Una delle sintesi di questo continuo lavoro dell’artista sulla materia e non solo sulla tela o sul compensato è l’opera compiuta con materiali di recupero dedicata al padre: nulla di celebrativo o retoricamente nostalgico, ma l’emergere all’orizzonte visivo degli strumenti del papà fabbro su un fondo in cui il nero e il rosso dell’azione anche visiva del fuoco emergono in un impressionante universo materico e cromatico in cui sono presenti le fasi della realizzazione dell’opera minuta del fabbro, come il coltello.

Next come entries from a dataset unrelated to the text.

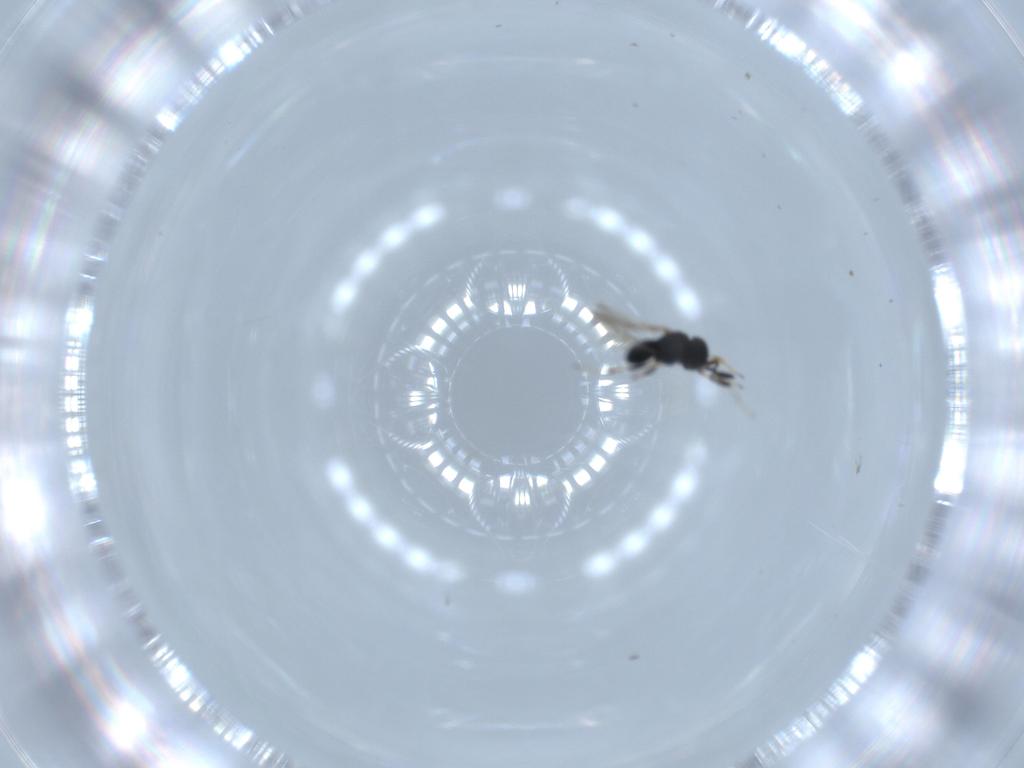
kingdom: Animalia
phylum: Arthropoda
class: Insecta
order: Hymenoptera
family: Scelionidae
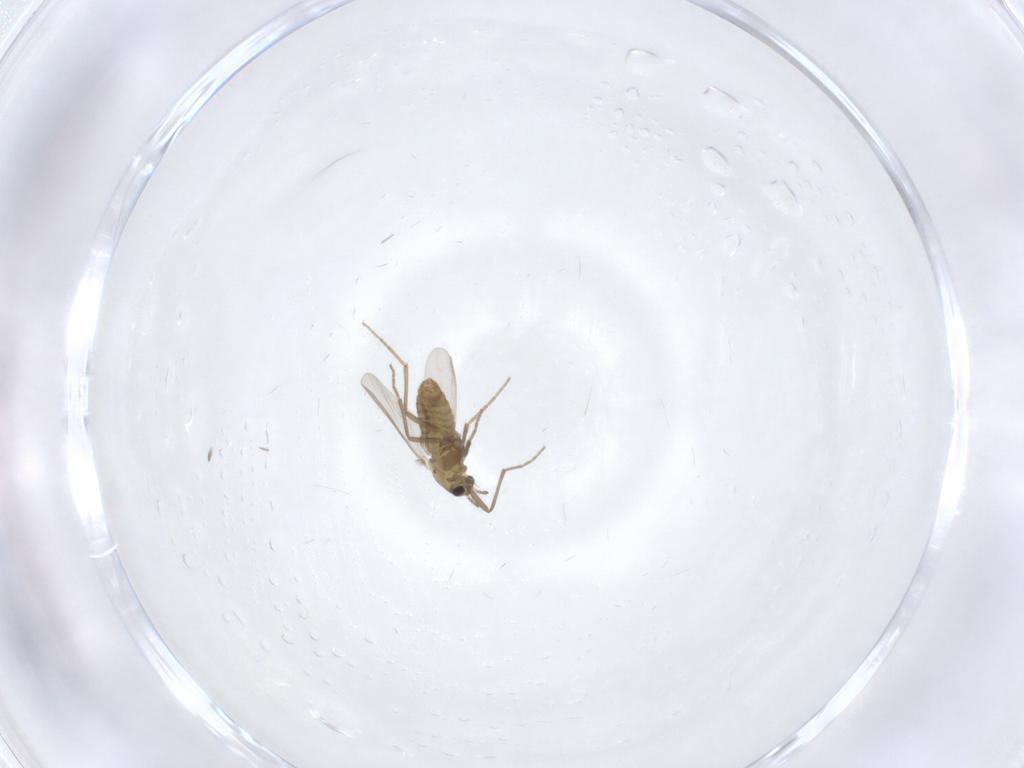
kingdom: Animalia
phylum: Arthropoda
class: Insecta
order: Diptera
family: Chironomidae
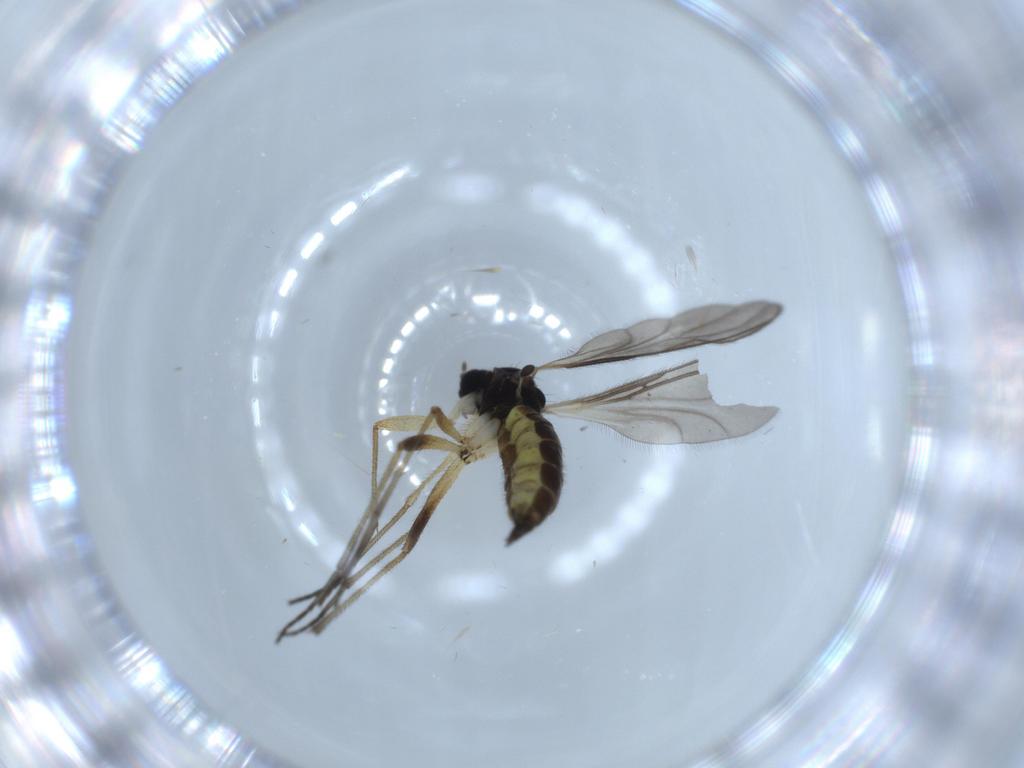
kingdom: Animalia
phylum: Arthropoda
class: Insecta
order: Diptera
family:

La materialità del riuso del legno e non solo, l’omaggio non tanto all’opera paterna ma a quella di quanti hanno  creato attraverso quella materia strumenti che a loro volta emergono nelle epifanie dell’uso quotidiano e del loro riaggallare nella percezione abissale del senso e della quotidianità -altra lezione fondamentale del Novecento non solo figurativo, ma anche di Joyce e Woolf- fanno della mostra e dell’opera tutta di Antonio Pusceddu un passaggio importante che dal magistero di certo Novecento si allontana, da una parte e dall’altra: dalla materia dell’arte arcaica fino al simbolo e alla linea curva del femminile, della maternità, dell’abbraccio e del sì, anche e soprattutto dell’arte, al pianto e al sorriso.